It seems you may be getting condensation on the insulator of the flame detector which then dries out. You may not be getting a good draft in the chimney until the chimney warms up, and this can be allowing moist exhaust gases condense on the flame detector insulator.

RE: Problem with reducing flame current only when the appliance is cold.

I wonder if you may just be losing some heat to the surroundings. After running a little while, everything heats up, and no longer absorbs as much heat from the flame, so it returns to "normal".

....but I am not really sure I understand your system. I've only worked on larger systems, where heating the surrounding mass was very important.

CompPro's idea also seems reasonable.

RE: Problem with reducing flame current only when the appliance is cold.

(OP)
Many thanks for taking the time to reply to my post. Compositepro, you hit the nail on the head, 'condensation on the insulator'.

I increased the length between the mounting face and the tip of the ceramic, 3mm of ceramic is now exposed to the combustion chamber instead of being within the insulation surrounding the chamber and 'voila' I now have a stable flame current.

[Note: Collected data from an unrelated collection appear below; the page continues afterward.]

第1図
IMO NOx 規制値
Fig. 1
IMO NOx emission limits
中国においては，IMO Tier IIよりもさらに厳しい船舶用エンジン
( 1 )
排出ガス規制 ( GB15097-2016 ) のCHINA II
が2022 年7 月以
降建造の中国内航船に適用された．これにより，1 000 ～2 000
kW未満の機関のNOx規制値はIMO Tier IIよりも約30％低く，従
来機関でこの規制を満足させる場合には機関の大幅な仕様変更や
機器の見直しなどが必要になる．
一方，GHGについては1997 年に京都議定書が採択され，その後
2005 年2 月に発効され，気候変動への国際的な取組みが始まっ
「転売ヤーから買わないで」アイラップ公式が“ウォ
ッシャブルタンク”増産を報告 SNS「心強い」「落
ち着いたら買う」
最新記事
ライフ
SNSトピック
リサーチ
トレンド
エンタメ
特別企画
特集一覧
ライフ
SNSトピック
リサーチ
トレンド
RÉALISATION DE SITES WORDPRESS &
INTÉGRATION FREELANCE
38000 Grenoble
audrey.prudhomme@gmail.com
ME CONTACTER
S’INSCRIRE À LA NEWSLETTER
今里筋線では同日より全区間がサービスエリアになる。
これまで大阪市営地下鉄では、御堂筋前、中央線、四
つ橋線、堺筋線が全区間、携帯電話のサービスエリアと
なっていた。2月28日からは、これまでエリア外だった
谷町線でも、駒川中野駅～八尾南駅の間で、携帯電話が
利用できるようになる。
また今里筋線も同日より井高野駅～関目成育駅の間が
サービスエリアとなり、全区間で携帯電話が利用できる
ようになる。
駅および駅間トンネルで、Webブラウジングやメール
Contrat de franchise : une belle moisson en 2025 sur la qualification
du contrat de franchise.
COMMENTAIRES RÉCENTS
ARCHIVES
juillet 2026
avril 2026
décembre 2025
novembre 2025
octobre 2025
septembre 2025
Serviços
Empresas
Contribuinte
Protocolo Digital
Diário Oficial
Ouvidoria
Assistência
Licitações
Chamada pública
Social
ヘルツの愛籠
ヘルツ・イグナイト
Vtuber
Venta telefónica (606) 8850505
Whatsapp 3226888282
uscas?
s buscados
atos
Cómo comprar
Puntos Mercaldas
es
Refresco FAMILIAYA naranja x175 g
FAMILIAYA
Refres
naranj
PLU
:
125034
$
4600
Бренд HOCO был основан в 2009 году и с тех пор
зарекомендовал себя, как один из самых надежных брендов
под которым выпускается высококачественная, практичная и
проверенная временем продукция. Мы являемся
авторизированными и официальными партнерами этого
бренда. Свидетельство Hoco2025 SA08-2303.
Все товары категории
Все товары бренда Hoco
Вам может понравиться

Sometimes you just can't see the wood for the trees!!

This is a perfect example of the worth of forums and forumites like this and how they can help people in their hour of need!!

Many thanks again.

RE: Problem with reducing flame current only when the appliance is cold.

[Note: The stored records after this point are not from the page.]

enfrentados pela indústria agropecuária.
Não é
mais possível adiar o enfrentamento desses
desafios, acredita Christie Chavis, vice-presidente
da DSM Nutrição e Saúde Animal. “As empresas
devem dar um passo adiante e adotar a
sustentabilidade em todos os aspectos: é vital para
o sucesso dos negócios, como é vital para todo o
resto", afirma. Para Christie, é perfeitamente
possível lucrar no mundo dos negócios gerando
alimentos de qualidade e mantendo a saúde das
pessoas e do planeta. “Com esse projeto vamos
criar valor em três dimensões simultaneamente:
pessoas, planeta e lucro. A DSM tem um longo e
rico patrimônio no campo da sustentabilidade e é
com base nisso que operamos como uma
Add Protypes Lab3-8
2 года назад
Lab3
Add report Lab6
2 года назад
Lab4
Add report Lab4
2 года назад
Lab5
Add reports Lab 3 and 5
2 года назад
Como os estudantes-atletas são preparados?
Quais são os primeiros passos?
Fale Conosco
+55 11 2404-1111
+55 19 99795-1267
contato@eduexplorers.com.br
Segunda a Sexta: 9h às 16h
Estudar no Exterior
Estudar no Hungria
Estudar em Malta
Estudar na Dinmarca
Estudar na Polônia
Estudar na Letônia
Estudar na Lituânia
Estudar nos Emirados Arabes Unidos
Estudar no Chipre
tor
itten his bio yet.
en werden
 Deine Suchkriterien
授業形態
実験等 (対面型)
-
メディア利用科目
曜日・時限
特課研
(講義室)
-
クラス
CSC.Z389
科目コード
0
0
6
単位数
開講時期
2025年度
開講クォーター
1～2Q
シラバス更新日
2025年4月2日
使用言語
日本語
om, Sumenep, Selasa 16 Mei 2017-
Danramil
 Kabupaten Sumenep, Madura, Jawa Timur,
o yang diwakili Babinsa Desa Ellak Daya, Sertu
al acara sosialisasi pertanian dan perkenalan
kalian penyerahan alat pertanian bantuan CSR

And thanks to you krstill for coming back and posting the result. All too often folks who devote their time to offering help never know what came of it. Thanks from all of us who post regularly.

rmw

RE: Problem with reducing flame current only when the appliance is cold.

I will second rmw's remark,
It is galling to post an answer, only to find the original poster never even acknowleges that they found it, or that it was useful.
B.E.

The good engineer does not need to memorize every formula; he just needs to know where he can find them when he needs them. Old professor

RE: Problem with reducing flame current only when the appliance is cold.

Thanks for the feedback. A clearly stated question with all of the relevant information is the main ingredient of solving a problem.